■ **Given records**
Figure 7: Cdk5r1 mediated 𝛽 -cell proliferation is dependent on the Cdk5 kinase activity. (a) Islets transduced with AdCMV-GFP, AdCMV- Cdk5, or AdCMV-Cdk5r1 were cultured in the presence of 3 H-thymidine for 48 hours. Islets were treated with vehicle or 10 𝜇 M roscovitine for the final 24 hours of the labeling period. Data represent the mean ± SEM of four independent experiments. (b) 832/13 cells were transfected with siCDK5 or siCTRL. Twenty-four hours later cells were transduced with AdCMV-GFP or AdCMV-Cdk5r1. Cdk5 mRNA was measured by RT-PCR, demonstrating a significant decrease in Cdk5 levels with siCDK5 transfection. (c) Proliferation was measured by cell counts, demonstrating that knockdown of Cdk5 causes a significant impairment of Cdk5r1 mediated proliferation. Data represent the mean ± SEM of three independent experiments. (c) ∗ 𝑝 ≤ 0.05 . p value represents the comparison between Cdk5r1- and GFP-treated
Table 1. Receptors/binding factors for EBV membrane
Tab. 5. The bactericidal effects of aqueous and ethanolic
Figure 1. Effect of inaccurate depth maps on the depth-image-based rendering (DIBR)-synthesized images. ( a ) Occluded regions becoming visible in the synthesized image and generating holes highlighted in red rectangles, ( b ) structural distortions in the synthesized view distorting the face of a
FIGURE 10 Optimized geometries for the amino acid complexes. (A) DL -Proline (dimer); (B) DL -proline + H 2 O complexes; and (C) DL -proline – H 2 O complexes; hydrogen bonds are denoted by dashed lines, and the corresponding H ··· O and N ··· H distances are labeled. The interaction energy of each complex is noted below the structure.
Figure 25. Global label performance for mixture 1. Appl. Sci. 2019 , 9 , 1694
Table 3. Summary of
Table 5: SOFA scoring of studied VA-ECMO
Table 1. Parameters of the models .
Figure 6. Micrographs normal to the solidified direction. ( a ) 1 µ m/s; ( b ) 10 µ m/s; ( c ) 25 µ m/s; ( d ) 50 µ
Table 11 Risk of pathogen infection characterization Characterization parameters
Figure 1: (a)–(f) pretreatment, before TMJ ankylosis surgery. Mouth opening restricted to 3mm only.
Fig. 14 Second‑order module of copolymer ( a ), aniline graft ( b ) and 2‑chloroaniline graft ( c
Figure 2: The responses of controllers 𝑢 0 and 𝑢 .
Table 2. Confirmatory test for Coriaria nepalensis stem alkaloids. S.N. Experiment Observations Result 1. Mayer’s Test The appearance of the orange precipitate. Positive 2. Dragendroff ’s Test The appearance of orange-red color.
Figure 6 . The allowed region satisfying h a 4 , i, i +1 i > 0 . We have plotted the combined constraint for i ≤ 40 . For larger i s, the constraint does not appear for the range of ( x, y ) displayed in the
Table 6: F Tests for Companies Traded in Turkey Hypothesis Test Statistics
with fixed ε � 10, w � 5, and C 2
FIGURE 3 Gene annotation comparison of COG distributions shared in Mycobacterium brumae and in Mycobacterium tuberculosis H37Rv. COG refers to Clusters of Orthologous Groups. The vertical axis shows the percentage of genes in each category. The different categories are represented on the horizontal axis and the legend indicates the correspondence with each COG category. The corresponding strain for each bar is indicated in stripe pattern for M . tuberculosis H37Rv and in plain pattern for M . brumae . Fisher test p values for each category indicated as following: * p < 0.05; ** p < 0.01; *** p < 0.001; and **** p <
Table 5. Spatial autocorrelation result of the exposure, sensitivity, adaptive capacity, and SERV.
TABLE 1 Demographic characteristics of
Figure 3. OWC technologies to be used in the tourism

■ **What to produce**
From the line containing "TABLE 1 Demographic characteristics of" to the final line of the entries, print every line exactly and nothing else.

■ **Output of the exercise**
TABLE 1 Demographic characteristics of
Figure 3. OWC technologies to be used in the tourism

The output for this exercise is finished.